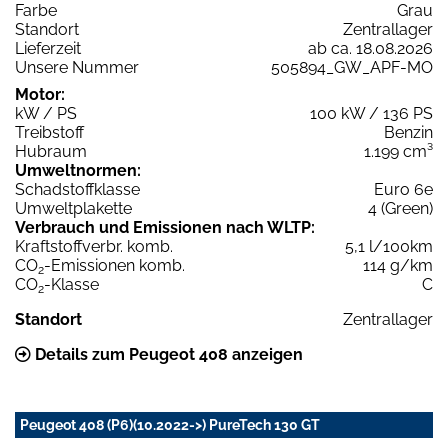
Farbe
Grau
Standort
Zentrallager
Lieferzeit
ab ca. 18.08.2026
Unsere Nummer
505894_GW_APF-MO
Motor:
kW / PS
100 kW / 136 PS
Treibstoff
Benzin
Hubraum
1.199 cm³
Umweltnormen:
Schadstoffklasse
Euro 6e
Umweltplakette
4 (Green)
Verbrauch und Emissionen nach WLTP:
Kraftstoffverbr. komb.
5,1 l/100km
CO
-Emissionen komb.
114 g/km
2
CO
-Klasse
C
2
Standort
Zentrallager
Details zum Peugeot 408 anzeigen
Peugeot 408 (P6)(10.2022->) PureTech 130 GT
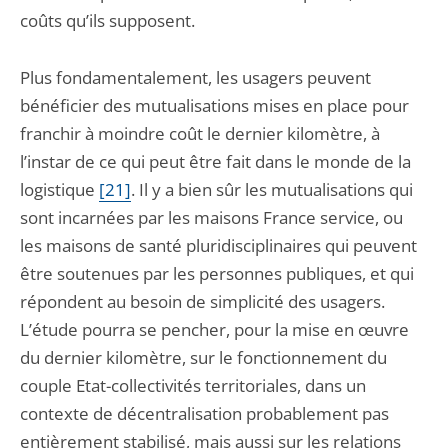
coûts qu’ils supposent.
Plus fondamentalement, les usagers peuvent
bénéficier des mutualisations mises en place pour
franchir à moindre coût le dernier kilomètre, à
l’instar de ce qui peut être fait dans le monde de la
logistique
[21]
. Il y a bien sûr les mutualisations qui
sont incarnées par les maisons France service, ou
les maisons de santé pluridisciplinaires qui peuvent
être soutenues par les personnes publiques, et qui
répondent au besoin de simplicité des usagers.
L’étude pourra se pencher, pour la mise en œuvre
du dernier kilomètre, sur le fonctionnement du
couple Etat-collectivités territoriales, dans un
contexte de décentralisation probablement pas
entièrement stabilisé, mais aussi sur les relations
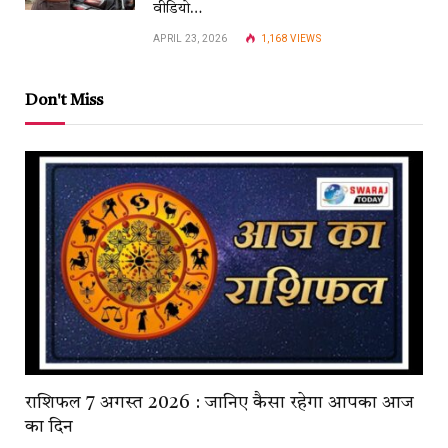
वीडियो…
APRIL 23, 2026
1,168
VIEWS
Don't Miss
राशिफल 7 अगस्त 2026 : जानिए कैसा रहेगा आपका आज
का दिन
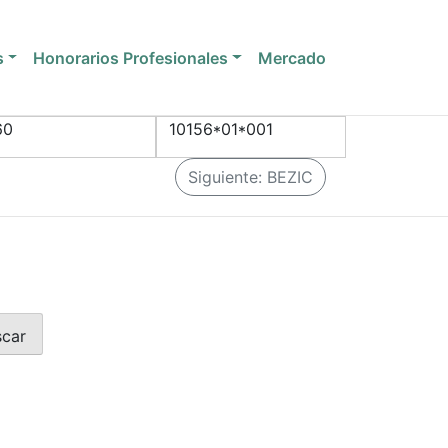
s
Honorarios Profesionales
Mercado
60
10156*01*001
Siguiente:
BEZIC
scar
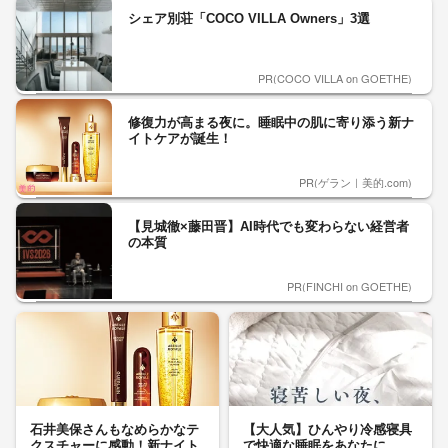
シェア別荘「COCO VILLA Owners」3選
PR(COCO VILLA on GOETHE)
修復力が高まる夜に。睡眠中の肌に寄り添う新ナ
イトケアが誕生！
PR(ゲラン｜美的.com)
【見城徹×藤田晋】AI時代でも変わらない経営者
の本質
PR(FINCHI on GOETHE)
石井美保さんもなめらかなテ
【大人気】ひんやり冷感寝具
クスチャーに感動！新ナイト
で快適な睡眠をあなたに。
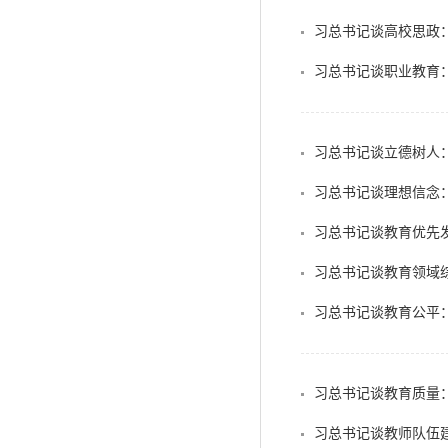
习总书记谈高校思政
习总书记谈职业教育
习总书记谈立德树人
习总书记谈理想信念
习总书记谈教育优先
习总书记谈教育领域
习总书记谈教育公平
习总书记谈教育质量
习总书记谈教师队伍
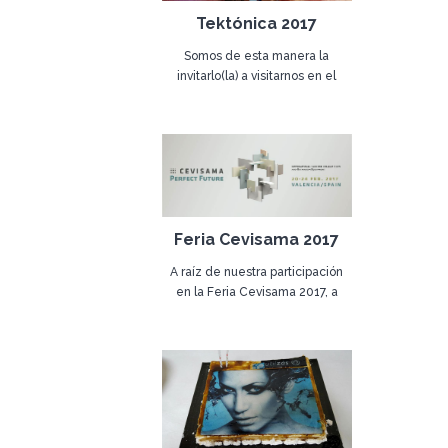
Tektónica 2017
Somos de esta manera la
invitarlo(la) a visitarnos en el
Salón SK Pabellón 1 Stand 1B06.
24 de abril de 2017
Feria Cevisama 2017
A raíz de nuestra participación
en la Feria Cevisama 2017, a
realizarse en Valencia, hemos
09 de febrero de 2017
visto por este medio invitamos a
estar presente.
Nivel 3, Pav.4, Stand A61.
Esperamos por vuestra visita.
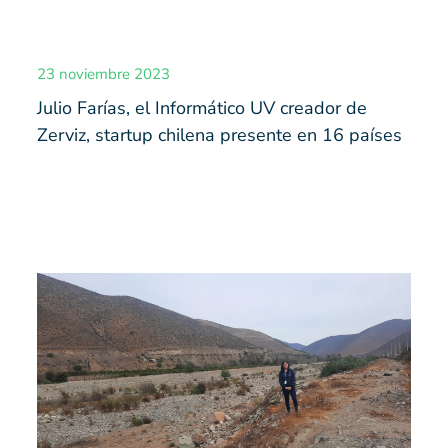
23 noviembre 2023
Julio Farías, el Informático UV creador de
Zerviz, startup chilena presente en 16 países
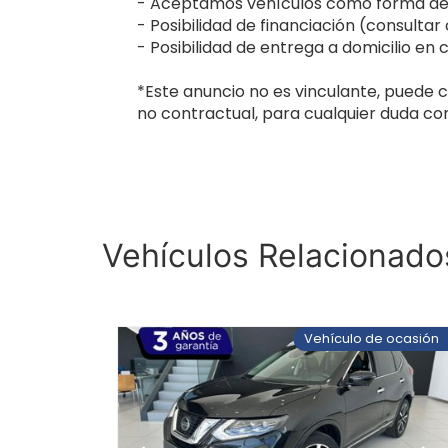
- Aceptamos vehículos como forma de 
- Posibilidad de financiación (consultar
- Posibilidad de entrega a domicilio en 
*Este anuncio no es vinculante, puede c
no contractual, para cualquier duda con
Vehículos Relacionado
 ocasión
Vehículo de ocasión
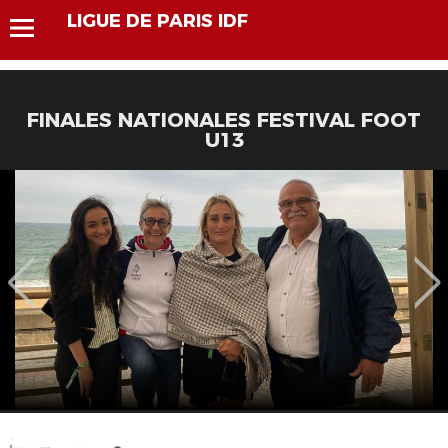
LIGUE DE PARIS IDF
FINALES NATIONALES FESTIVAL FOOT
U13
****
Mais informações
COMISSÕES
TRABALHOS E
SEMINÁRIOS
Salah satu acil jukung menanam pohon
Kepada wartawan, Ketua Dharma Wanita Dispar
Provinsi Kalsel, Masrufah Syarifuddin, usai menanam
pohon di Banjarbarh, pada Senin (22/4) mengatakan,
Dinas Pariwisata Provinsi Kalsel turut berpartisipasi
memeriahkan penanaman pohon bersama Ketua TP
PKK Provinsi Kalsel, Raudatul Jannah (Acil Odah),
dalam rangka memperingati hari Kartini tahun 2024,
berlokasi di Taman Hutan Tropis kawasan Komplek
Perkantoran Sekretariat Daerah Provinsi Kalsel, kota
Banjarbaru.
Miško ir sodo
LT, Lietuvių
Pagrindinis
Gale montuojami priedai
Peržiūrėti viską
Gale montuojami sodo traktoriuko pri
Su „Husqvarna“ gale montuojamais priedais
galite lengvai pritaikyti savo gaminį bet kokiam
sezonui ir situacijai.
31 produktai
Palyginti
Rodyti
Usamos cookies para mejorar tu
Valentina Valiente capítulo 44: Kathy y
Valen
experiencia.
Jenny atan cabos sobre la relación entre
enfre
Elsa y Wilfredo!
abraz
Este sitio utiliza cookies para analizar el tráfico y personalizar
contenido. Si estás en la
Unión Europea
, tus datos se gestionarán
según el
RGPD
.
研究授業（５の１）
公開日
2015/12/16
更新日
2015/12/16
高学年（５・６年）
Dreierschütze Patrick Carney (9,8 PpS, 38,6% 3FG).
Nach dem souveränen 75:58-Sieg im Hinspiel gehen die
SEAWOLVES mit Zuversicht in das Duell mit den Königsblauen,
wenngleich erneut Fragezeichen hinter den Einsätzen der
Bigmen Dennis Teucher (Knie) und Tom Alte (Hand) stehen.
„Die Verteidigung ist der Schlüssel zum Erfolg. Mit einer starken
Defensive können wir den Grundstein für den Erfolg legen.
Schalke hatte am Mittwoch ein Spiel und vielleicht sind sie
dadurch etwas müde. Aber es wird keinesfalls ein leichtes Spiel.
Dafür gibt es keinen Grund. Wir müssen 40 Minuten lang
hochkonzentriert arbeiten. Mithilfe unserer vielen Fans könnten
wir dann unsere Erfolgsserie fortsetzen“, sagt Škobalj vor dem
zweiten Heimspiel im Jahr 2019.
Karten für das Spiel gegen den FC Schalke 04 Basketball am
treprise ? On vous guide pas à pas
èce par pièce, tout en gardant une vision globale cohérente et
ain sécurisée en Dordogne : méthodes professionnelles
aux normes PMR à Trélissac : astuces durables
****
= Exercise details =
Format the rows starting at the line containing "Tektónica 2017" and ending at the line containing "Zerviz, startup chilena presente en 16 países" as a JSON list of strings, one string per line, with blank lines and pictures left out.

= Solution =
[
  "Tektónica 2017",
  "Somos de esta manera la",
  "invitarlo(la) a visitarnos en el",
  "Salón SK Pabellón 1 Stand 1B06.",
  "24 de abril de 2017",
  "Feria Cevisama 2017",
  "A raíz de nuestra participación",
  "en la Feria Cevisama 2017, a",
  "realizarse en Valencia, hemos",
  "09 de febrero de 2017",
  "visto por este medio invitamos a",
  "estar presente.",
  "Nivel 3, Pav.4, Stand A61.",
  "Esperamos por vuestra visita.",
  "23 noviembre 2023",
  "Julio Farías, el Informático UV creador de",
  "Zerviz, startup chilena presente en 16 países"
]